Royal Bank of Scotland reported third-quarter profits of £392m and said it expects to take the financial hit for a US misselling investigation this year before returning to full-year profit in 2018.
Attributable profit of £392m for the state-backed bank represented a stark improvement from the same period in the previous year, when the lender recorded a loss of £469m. However, it was significantly weaker than second-quarter profits of £680m, City AM reports.
Year-to-date the bank has made £1.3bn in profit. However, return on tangible equity – a measure of profitability for investors – was 4.5 per cent in the quarter, a figure the bank wants to boost to 12 per cent or more.

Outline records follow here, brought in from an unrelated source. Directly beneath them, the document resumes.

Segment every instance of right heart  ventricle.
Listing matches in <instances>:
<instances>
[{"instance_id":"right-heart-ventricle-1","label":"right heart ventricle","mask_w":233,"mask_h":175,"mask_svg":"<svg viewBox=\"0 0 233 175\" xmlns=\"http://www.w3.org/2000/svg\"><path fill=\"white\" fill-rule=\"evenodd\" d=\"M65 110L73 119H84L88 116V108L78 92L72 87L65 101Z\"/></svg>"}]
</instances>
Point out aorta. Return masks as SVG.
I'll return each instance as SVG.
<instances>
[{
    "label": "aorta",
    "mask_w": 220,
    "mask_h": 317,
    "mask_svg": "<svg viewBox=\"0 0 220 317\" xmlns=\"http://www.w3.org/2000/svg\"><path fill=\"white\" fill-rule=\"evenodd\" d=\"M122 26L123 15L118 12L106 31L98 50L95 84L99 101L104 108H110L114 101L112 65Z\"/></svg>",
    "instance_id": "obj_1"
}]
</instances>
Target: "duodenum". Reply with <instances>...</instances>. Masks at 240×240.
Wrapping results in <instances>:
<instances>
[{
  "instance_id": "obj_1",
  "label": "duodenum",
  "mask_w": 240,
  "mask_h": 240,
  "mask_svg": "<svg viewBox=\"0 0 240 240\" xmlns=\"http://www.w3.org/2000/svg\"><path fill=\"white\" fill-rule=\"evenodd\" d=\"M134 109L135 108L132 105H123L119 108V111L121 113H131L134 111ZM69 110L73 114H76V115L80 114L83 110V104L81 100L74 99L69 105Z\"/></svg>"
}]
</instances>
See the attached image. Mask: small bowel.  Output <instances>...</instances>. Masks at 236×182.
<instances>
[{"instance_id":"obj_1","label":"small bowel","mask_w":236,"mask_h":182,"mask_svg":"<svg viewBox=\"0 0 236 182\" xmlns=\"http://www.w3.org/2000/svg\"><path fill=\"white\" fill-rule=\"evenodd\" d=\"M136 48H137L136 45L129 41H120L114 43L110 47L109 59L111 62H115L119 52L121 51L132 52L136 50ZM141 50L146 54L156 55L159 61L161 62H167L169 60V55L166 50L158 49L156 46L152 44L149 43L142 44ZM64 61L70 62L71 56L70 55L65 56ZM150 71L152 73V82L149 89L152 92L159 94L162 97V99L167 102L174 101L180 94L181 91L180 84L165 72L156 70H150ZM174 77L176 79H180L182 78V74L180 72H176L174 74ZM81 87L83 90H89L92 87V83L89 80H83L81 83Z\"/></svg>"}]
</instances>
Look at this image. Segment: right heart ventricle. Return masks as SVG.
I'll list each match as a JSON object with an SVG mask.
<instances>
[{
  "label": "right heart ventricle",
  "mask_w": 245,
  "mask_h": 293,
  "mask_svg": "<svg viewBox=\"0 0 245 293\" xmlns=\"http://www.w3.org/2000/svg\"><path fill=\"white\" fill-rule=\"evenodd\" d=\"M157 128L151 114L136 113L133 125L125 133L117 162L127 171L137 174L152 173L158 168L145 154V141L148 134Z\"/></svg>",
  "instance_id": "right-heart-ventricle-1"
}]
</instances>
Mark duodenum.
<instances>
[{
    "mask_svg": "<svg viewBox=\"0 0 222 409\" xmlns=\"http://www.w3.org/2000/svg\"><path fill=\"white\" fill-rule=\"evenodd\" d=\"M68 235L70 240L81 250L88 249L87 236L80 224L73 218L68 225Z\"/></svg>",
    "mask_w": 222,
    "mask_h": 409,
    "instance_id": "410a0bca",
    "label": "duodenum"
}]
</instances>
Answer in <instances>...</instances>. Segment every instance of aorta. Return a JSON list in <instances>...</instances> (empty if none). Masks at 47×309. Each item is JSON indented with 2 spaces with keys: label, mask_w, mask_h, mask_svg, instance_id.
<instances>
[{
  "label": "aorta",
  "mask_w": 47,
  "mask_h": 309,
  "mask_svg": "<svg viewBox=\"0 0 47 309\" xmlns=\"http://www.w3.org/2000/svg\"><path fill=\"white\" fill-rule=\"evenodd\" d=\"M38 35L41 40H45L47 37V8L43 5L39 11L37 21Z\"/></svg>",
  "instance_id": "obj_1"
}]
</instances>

RBS has cut £708m in costs during the year to the end of September, and said it remains on track to hit £750m by the end of the year.
Adjusted operating profit, which strips out costs the bank hopes will be one-offs, was £1.25bn, down 6.6 per cent on the third quarter of 2016. The fall reflected increased losses in the Capital Resolution business, which is responsible for selling off non-core assets.
Yet the bank is still distracted from efforts to focus on core performance by legacy issues a decade on from the start of the financial crisis.
Legacy issues hitting the bottom line range from an impending settlement with the US Department of Justice (DoJ) for misselling retail mortgage-backed securities, to competition concerns after it failed to sell its Williams & Glyn brand. All the while the bank remains 71 per cent owned by the UK government.
RBS gave no update on progress in the DoJ settlement, although its outlook for 2018 profit was premised on provisions “being substantially taken in 2017”. Similar settlements from other banks have numbered in the billions of dollars, a toll which would wipe out RBS’s 2017 profits.
Overall conduct costs were £125m for the quarter, down from £425m in 2016.
Most of the profits from the recent sale of its stake in Euroclear for €275m (£244m) will be booked in fourth-quarter results, the bank said.
Chief executive Ross McEwan said: “Our strategy to deliver a simpler, safer, customer-focused bank, is working.
“We have grown income, reduced costs, made better use of our capital and continued to make progress on our legacy conduct issues.
“Our core bank continues to generate strong profits and we remain on track to hit our financial targets.”